[EXTRACT Boundary: Start]

We wanted to expand our system and upgrade from 1.4.4 to 1.6. Our system is
- 6 logstash boxen (using node protocol)
- 5 es data nodes (32G RAM/1.6TB)
- 1 es no-data no-master (http frontend)
- 5 shard/1 replica
- 7 daily indices (so 70 shards per day)/ ~30 days retention
- 5.5 TB total storage used
We started by adding four 1.6 nodes to the cluster. Things went ok with some strange unbalanced shard distribution and periods of no data ingestion overnite. We closed a majority of the indices then moved the original nodes from 1.4.4. to 1.6.
When we started re-opening indices (several at once), es node load went thru the roof and ingestion of data stopped. Data ingestion would not resume until all shards were allocated, initialized, and the subsequent re-allocation activity was complete. We were using kopf as the indicator of these operations.

[EXTRACT Boundary: End]

→ **WORK INSTRUCTION A**
Locate each row that contains the word "chart" and copy those rows.
The rows have no connection to the cluster upgrade post.

[RECORDS FOR THIS TASK Boundary: Start]

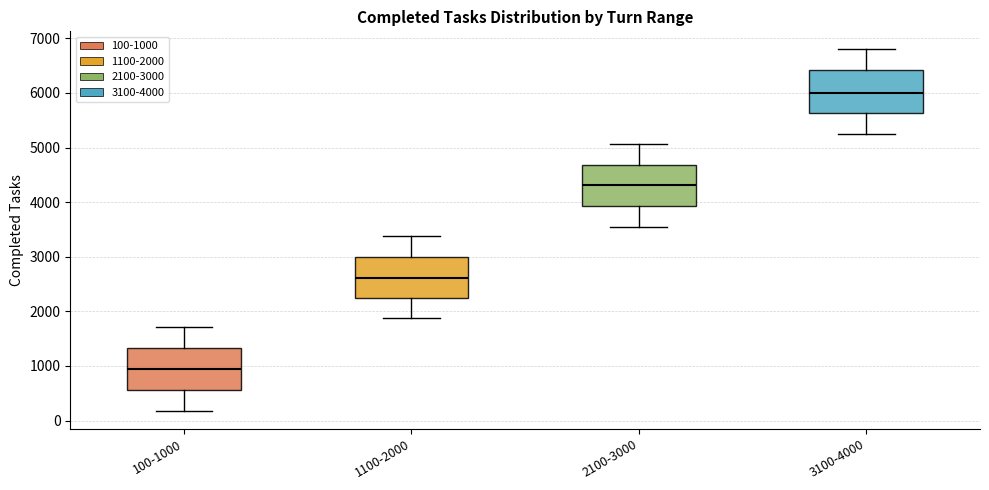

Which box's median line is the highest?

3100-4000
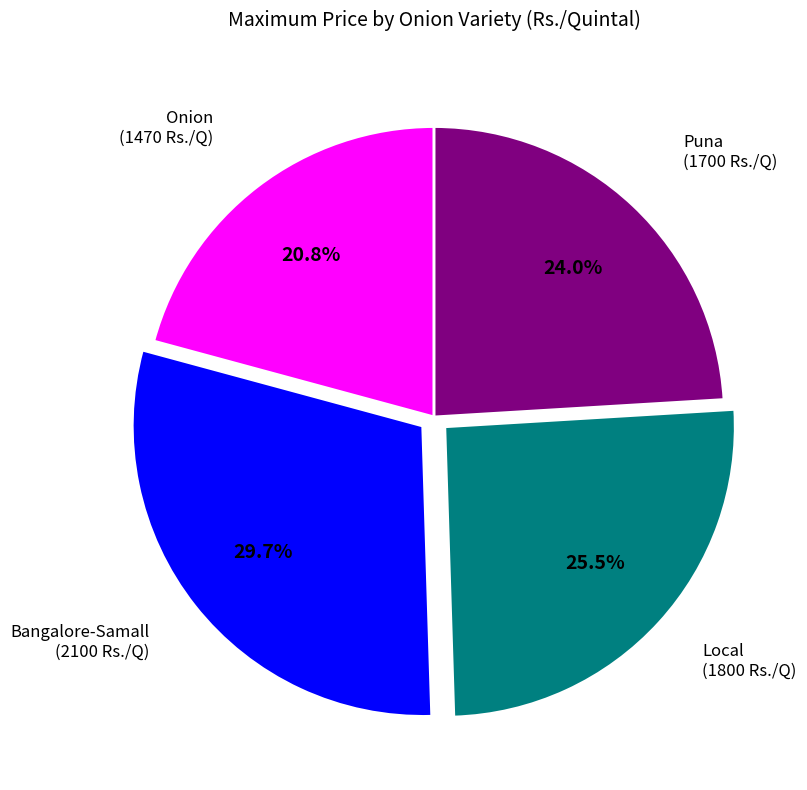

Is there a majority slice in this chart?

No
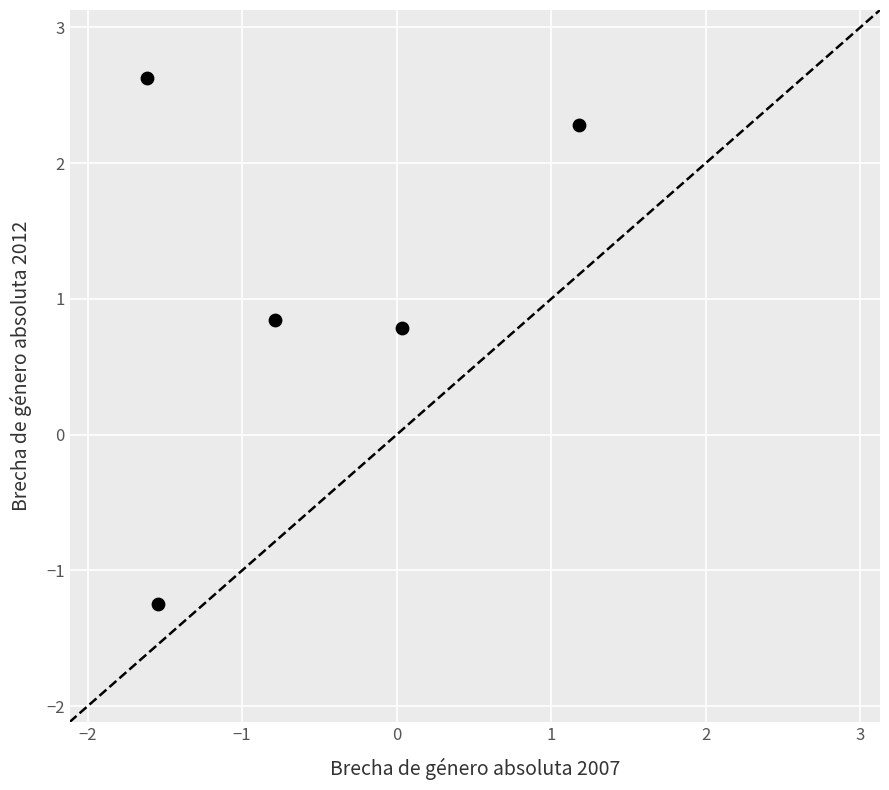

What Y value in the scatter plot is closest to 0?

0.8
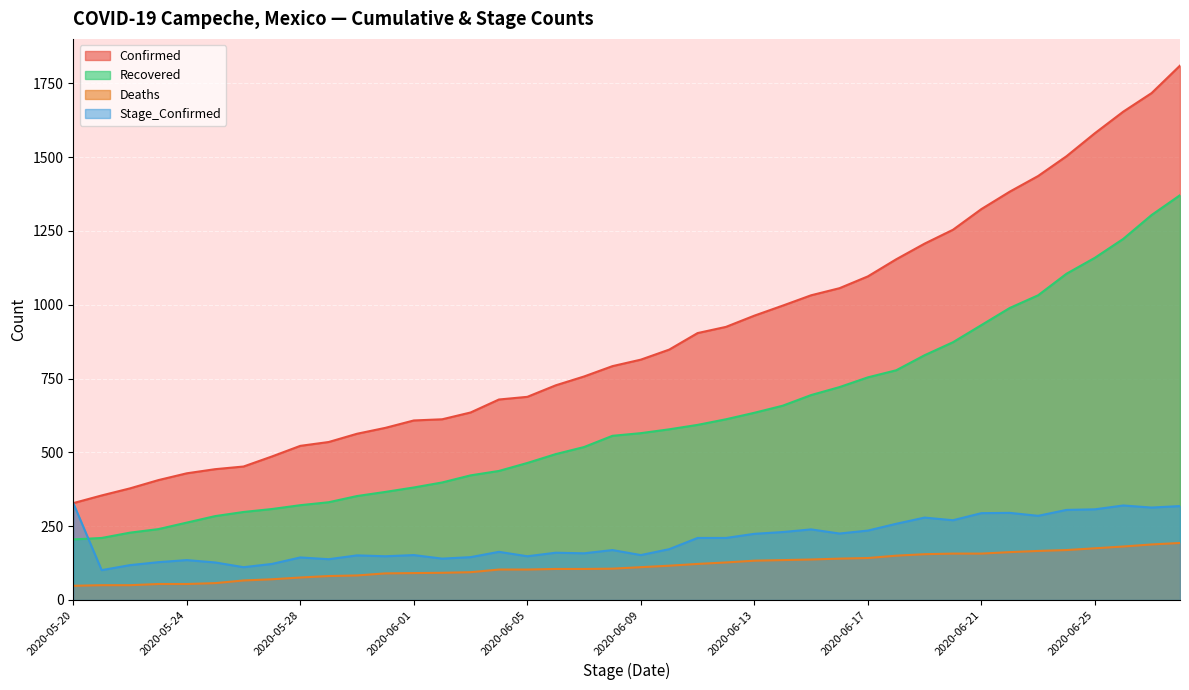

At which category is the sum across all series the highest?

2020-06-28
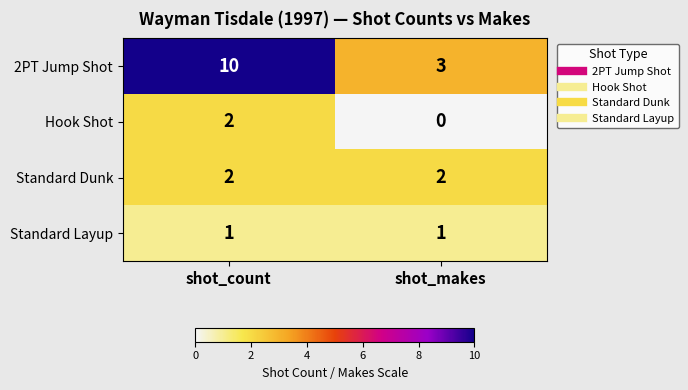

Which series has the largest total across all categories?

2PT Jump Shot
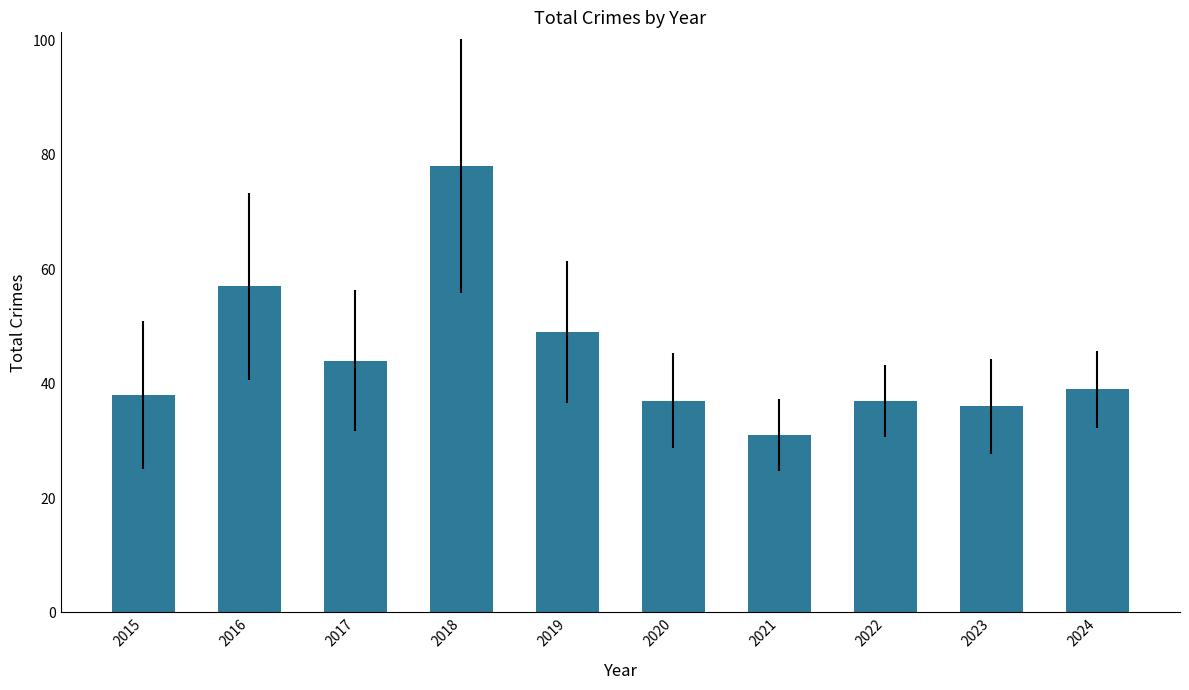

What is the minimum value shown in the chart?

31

[RECORDS FOR THIS TASK Boundary: End]
[RECORDS FOR THIS TASK Boundary: Start]

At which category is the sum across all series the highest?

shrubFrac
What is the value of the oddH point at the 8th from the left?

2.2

[RECORDS FOR THIS TASK Boundary: End]
[RECORDS FOR THIS TASK Boundary: Start]

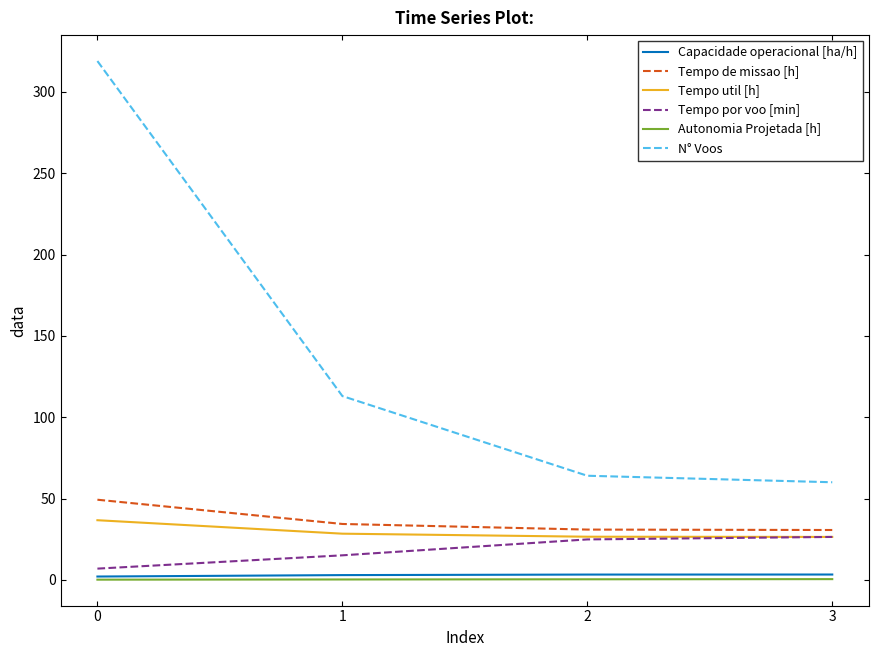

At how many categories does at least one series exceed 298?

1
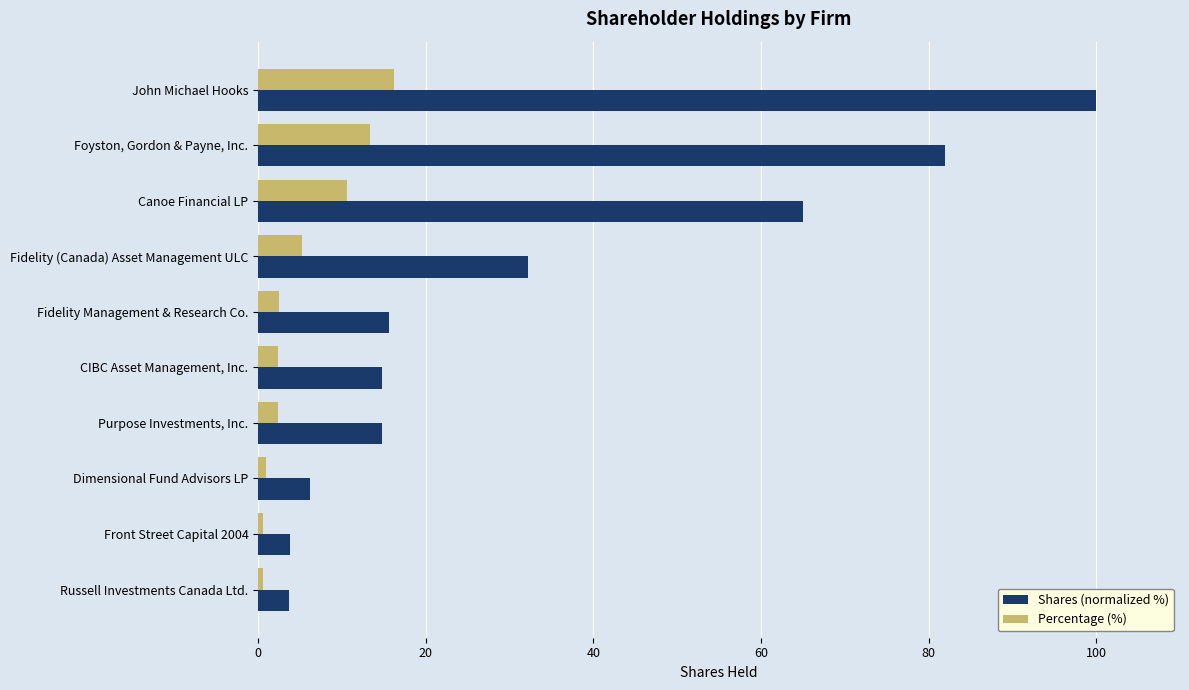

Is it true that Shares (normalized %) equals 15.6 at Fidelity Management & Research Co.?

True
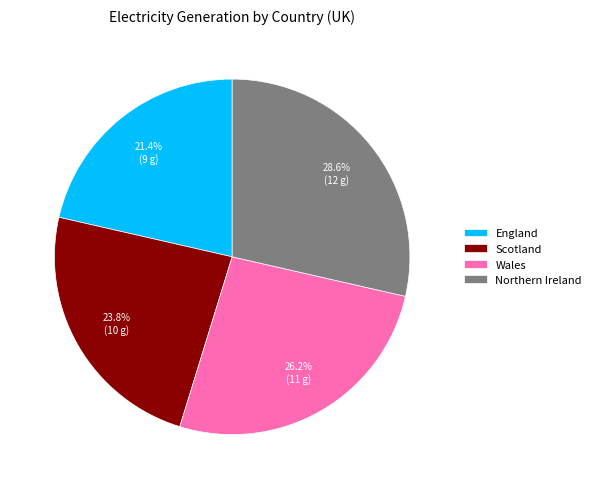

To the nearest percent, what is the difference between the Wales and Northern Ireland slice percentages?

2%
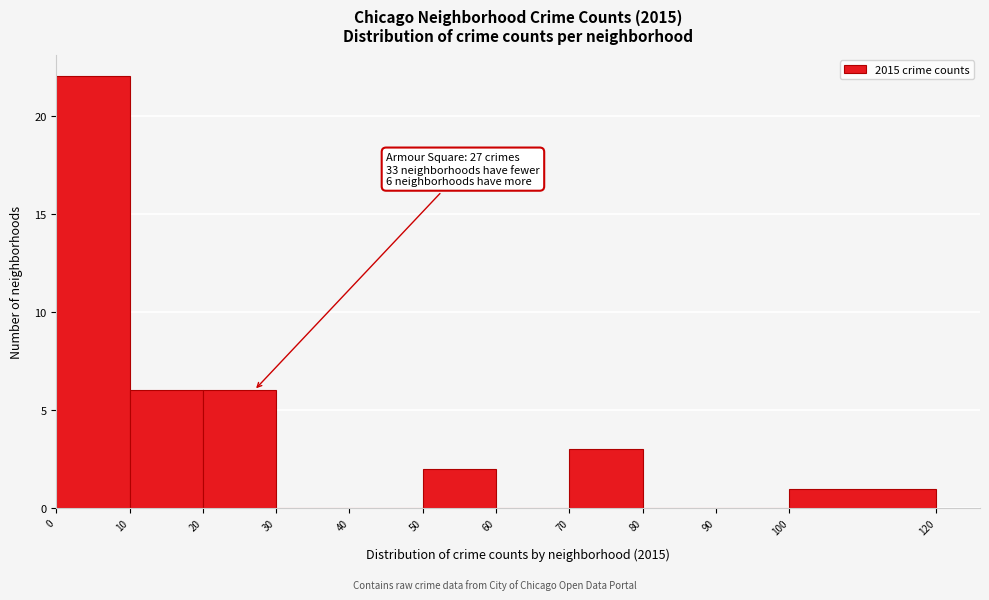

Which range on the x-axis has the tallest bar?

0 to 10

[RECORDS FOR THIS TASK Boundary: End]

→ **WORK INSTRUCTION B**
From the cluster upgrade post, set down word for word the part that opens with the words containing "We wanted to" and closes with "of these operations.".

→ **WRITTEN REPLY A**
Is there a majority slice in this chart?
What is the minimum value shown in the chart?

→ **WRITTEN REPLY B**
We wanted to expand our system and upgrade from 1.4.4 to 1.6. Our system is
- 6 logstash boxen (using node protocol)
- 5 es data nodes (32G RAM/1.6TB)
- 1 es no-data no-master (http frontend)
- 5 shard/1 replica
- 7 daily indices (so 70 shards per day)/ ~30 days retention
- 5.5 TB total storage used
We started by adding four 1.6 nodes to the cluster. Things went ok with some strange unbalanced shard distribution and periods of no data ingestion overnite. We closed a majority of the indices then moved the original nodes from 1.4.4. to 1.6.
When we started re-opening indices (several at once), es node load went thru the roof and ingestion of data stopped. Data ingestion would not resume until all shards were allocated, initialized, and the subsequent re-allocation activity was complete. We were using kopf as the indicator of these operations.